We all view the world through different lens, and some individuals are able to turn their thoughts and visions of wonderment into pieces of originality. Here at GKIDS we have created #GKIDSHighlights to share the stories of passionate artists. Inspired by their work, we have recently partnered with the talented illustrator Ashanti Fortson to create yet another unique perspective of a movie-goer’s experience.
Animated films have the ability to inspire and highlight incredible works of art from artists all around the world. What is your experience of seeing animated films like, especially in theaters? How do they transport you to another world, and inspire you in your own creative work?
How did you first get started as an artist?
I’ve been drawing from my imagination ever since I could hold a pencil, but I didn’t really start practicing and learning as an artist until around ages 11-13. What made a significant difference for me was being given a drawing tablet that I could use with a computer. I began looking at online art communities, joining some of those communities, learning from other artists, and making more complex pieces than I was making with my previous tools (pencil and printer paper–– which I still love now!).
Before having a drawing tablet and starting to become more aware of online art spaces, my experience of art was very insular and isolated. Broadening my horizons, in this case through the internet, has been very important in my ongoing journey through art. Later on, I continued expanding my experience by attending art school and cultivating in-person art communities. I’m always looking to learn and grow further.
Where do you find your inspiration from?
Everywhere! I mean it. Every walk I take, every conversation I have, every face I see, every leaf on the tree outside my window–– I’m constantly gathering inspiration from daily life. Most of that doesn’t necessarily make it into my work, at least not in a direct way, but I have a very holistic attitude to art and inspiration. My aim, as an artist and storyteller, is to depict people, nature, and the world in a truthful and resonant way. I’m always trying to understand life better, in all of its infinite possibilities and infinite emotions. Though I try to maintain a healthy work/life balance, I can’t separate my life from my art. Art is communication to me.
Visually speaking, though, I pull a lot of inspiration from textiles. I love the layering, accumulation, colors, and textures of fiber art throughout the world. I do different kinds of fiber art as well, so I’m always trying to find places to mix illustration/comics and textiles.
What do you if you ever have artist’s block?

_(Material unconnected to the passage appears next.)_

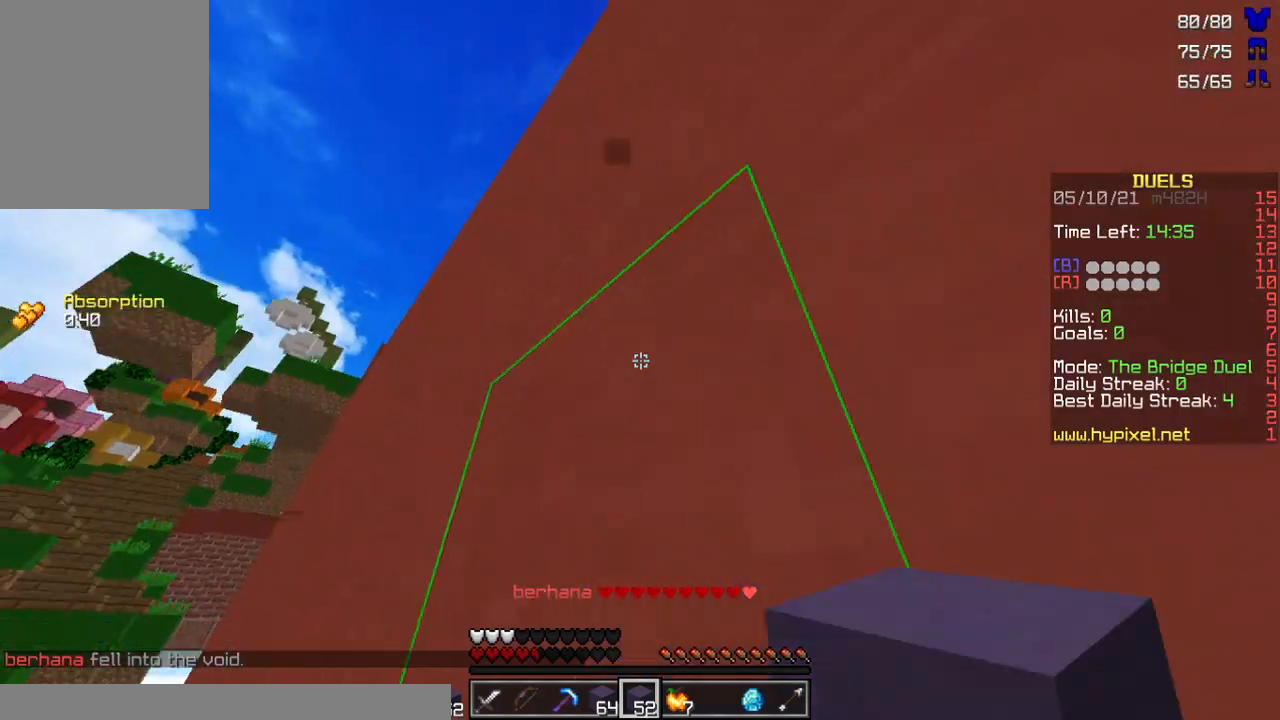
{"keys": ["w"], "mouse": [], "events": [[67, "mouse_left", "down"], [167, "mouse_left", "up"]]}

Most of my artist’s block comes from burnout, so I try to take whatever breaks I need. Stepping back is really useful, whether it’s stepping back from a specific piece or stepping back from drawing for a bit. The latter isn’t always possible as a working illustrator, so I try to manage my workload to avoid burnout if at all possible. Sometimes the artist’s block is more about not being able to figure something out, but the same still applies. Breaks are great! Stepping back is great. It gives me time and space to recalibrate and come into the project fresh.
How did you develop your own personal/signature artistic style/voice?
I drew inspiration from other artists and media I loved, then dissected what I loved about them and why. I challenged myself to improve at aspects of artmaking and technique that I wanted to be better at, and I pushed myself to figure out where I wanted to take my work. More than anything, though, I drew a lot. I just kept drawing, and eventually a style or voice took shape. Refining an artistic style/voice requires thoughtfulness and intentionality when analyzing or practicing art, but with a large enough amount of practice and work, an artist’s “hand” will come through no matter what.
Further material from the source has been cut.